Data in an Elasticsearch index can grow to massive proportions. In order to keep it manageable, it is split into a number of shards. Each Elasticsearch shard is an Apache Lucene index, with each individual Lucene index containing a subset of the documents in the Elasticsearch index. Splitting indices in this way keeps resource usage under control. An Apache Lucene index has a limit of 2,147,483,519 documents.

Examples

It is when an index is created that the number of shards is set, and this cannot be changed later without reindexing the data. When creating an index, you can set the number of shards and replicas as properties of the index

PUT /sensor
2
{
3
    "settings" : {
4
        "index" : {
5
            "number_of_shards" : 6,
6
            "number_of_replicas" : 2
7
        }
8
    }
9
}

The ideal number of shards should be determined based on the amount of data in an index. Generally, an optimal shard should hold 30-50GB of data. For example, if you expect to accumulate around 300GB of application logs in a day, having around 10 shards in that index would be reasonable.

During their lifetime, shards can go through a number of states, including:

  • Initializing: An initial state before the shard can be used.
  • Started: A state in which the shard is active and can receive requests.
  • Relocating: A state that occurs when shards are in the process of being moved to a different node. This may be necessary under certain conditions, for example, when the node they are on is running out of disk space.
  • Unassigned: The state of a shard that has failed to be assigned. A reason is provided when this happens, for example, if the node hosting the shard is no longer in the cluster (NODE_LEFT) or due to restoring into a closed index (EXISTING_INDEX_RESTORED).

In order to view all shards, their states, and other metadata, use the following request:

GET _cat/shards

To view shards for a specific index, append the name of the index to the URL, for example

sensor:
GET _cat/shards/sensor

This command produces output, such as in the following example. By default, the columns shown include the name of the index, the name (i.e. number) of the shard, whether it is a primary shard or a replica, its state, the number of documents, the size on disk, the IP address, and the node ID.

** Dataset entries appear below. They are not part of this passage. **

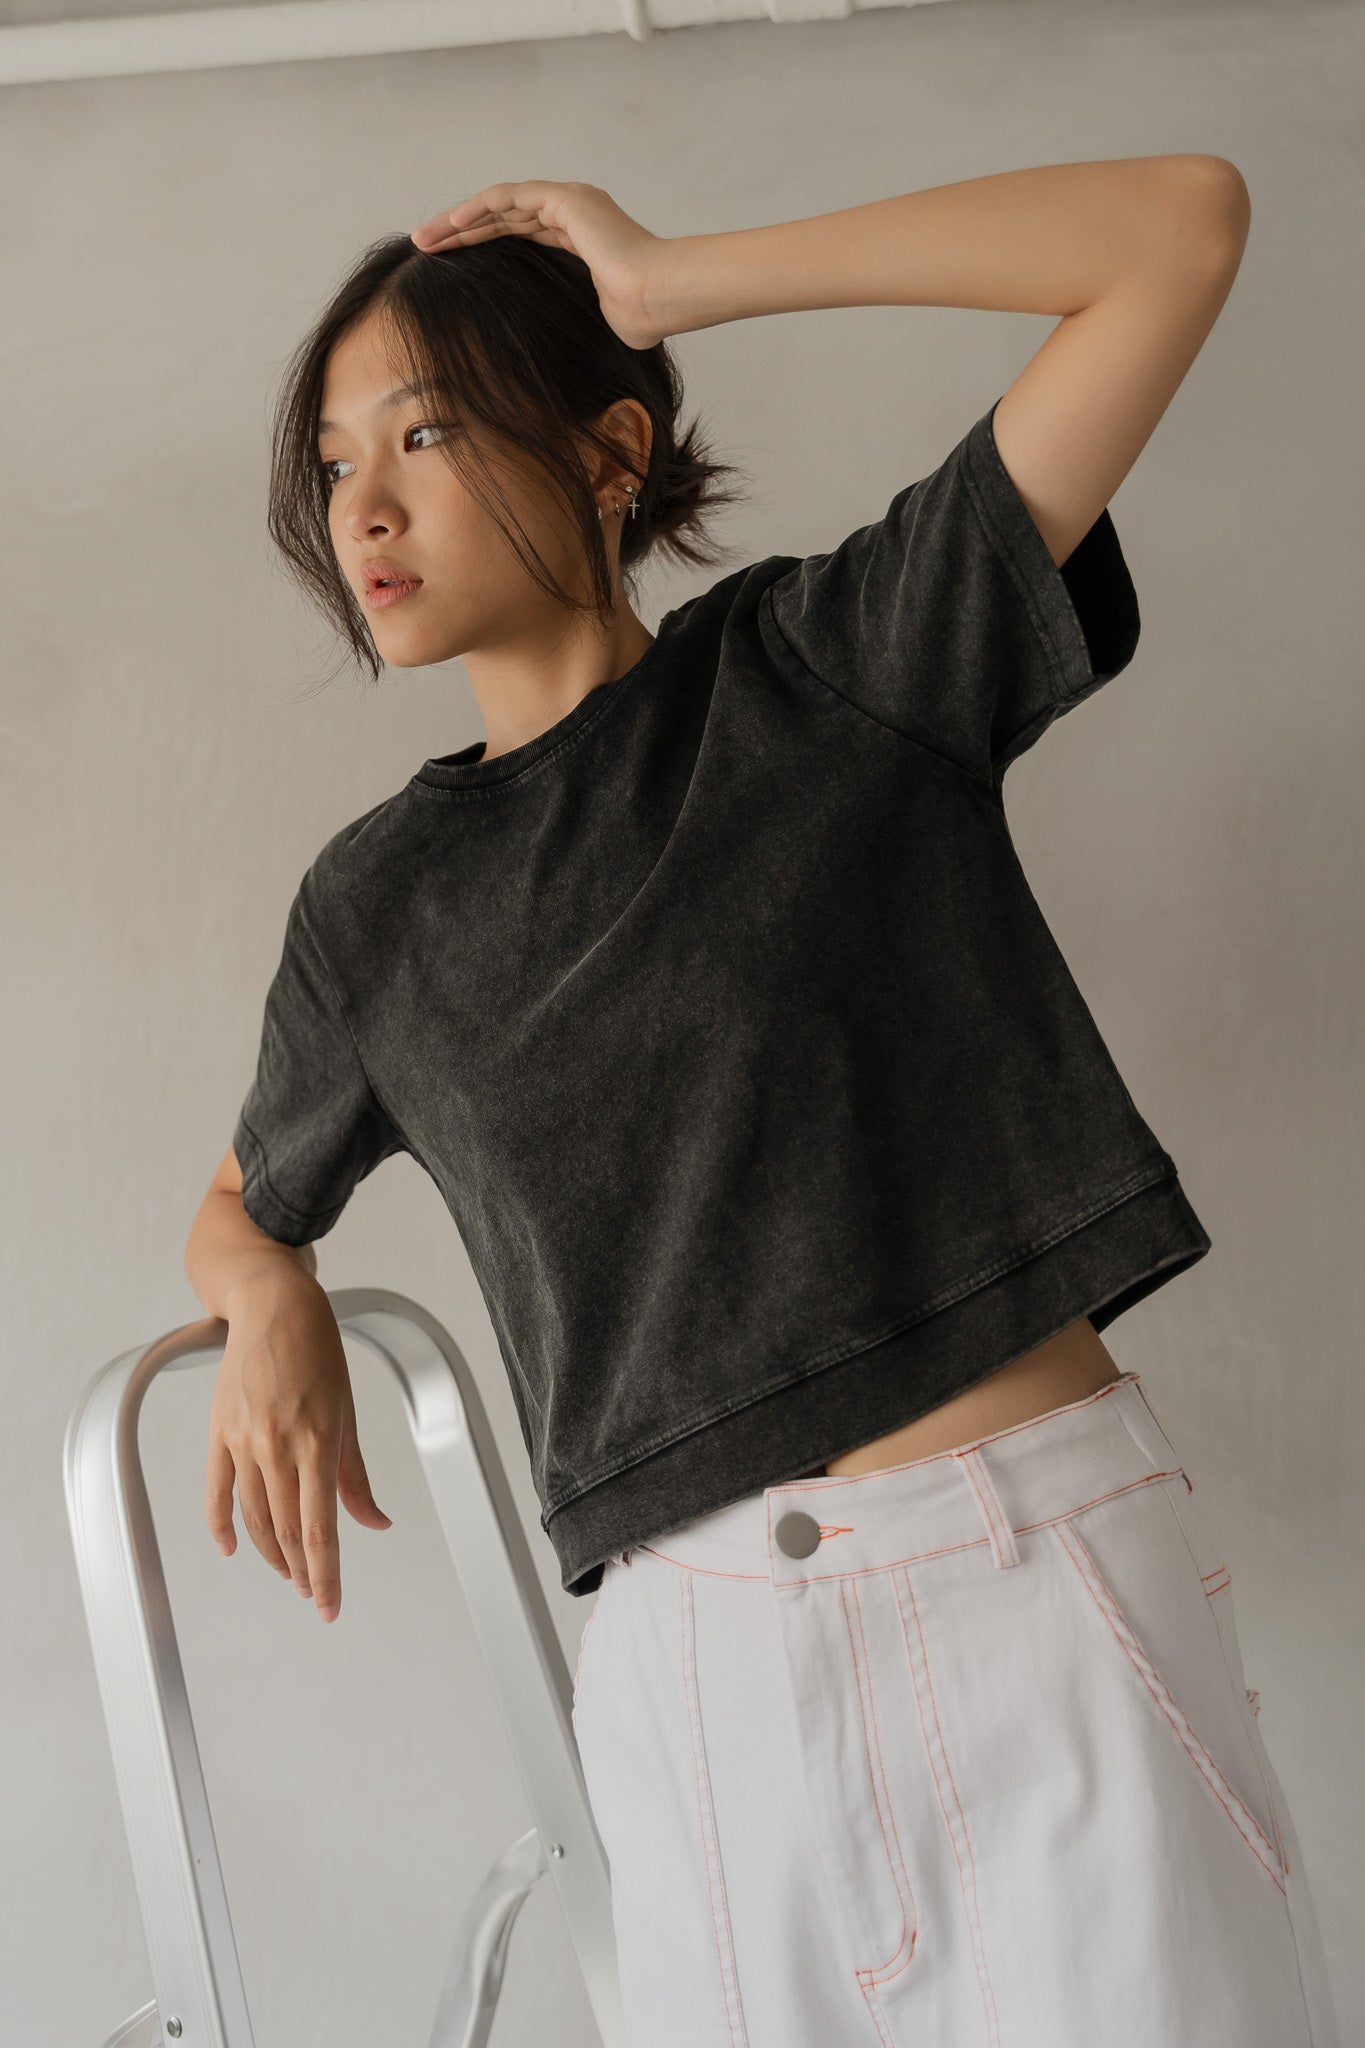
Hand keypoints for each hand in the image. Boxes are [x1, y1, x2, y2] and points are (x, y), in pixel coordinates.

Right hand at [206, 1270, 391, 1623]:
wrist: (273, 1307)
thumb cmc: (319, 1352)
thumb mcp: (348, 1411)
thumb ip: (355, 1474)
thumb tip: (375, 1522)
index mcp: (317, 1441)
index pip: (320, 1528)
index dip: (326, 1574)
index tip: (329, 1606)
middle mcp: (277, 1446)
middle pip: (286, 1530)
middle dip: (302, 1570)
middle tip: (314, 1591)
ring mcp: (243, 1441)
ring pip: (254, 1518)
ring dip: (272, 1553)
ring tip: (289, 1572)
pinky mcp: (219, 1433)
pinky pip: (217, 1493)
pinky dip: (222, 1526)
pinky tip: (232, 1548)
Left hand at [411, 180, 670, 350]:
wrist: (657, 298)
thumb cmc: (639, 318)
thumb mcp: (596, 319)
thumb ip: (576, 318)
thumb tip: (561, 353)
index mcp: (582, 238)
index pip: (521, 234)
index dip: (484, 245)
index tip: (452, 263)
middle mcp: (574, 213)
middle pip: (503, 218)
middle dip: (462, 232)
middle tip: (426, 247)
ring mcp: (569, 202)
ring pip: (499, 205)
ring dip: (459, 221)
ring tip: (425, 239)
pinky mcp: (564, 199)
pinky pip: (508, 198)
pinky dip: (478, 209)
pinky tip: (452, 224)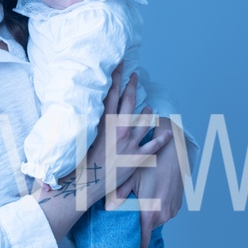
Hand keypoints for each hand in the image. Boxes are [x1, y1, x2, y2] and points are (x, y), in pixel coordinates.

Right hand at [89, 67, 172, 194]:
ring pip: (143, 121)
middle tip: (135, 75)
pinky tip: (167, 133)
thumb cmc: (80, 160)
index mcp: (104, 122)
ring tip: (150, 107)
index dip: (116, 77)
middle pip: (128, 101)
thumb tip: (83, 110)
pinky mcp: (137, 157)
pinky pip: (153, 146)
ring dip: (147, 112)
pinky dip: (161, 139)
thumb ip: (86, 122)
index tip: (119, 65)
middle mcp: (118, 129)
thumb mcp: (80, 136)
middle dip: (132, 86)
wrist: (88, 181)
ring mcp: (129, 143)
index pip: (111, 94)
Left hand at [114, 118, 184, 247]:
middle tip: (131, 211)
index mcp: (150, 213)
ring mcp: (172, 211)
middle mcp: (163, 216)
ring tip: (142, 199)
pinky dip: (158, 208)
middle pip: (148, 229)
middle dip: (140, 223)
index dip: (135, 243)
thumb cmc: (150, 165)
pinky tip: (153, 194)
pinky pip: (164, 212)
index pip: (143, 240)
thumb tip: (107, 208)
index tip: (127, 241)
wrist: (173, 154)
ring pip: (156, 220)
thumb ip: (118, 195)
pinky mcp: (177, 206)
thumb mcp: (131, 178)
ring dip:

sensor 5 p STARTED    0  283b 127.0.0.1 ziap
sensor 5 r UNASSIGNED                   
sensor 2 p STARTED    1 3.7kb 127.0.0.1 ziap
sensor 2 r UNASSIGNED                   
sensor 3 p STARTED    3 7.2kb 127.0.0.1 ziap
sensor 3 r UNASSIGNED                   
sensor 1 p STARTED    1 3.7kb 127.0.0.1 ziap
sensor 1 r UNASSIGNED                   
sensor 4 p STARTED    2 3.8kb 127.0.0.1 ziap
sensor 4 r UNASSIGNED                   
sensor 0 p STARTED    0  283b 127.0.0.1 ziap
sensor 0 r UNASSIGNED
Notes and good things to know
  • Having shards that are too large is simply inefficient. Moving huge indices across machines is time- and labor-intensive process. First, the Lucene merges would take longer to complete and would require greater resources. Moreover, moving the shards across the nodes for rebalancing would also take longer and recovery time would be extended. Thus by splitting the data and spreading it across a number of machines, it can be kept in manageable chunks and minimize risks.
  • Having the right number of shards is important for performance. It is thus wise to plan in advance. When queries are run across different shards in parallel, they execute faster than an index composed of a single shard, but only if each shard is located on a different node and there are sufficient nodes in the cluster. At the same time, however, shards consume memory and disk space, both in terms of indexed data and cluster metadata. Having too many shards can slow down queries, indexing requests, and management operations, and so maintaining the right balance is critical.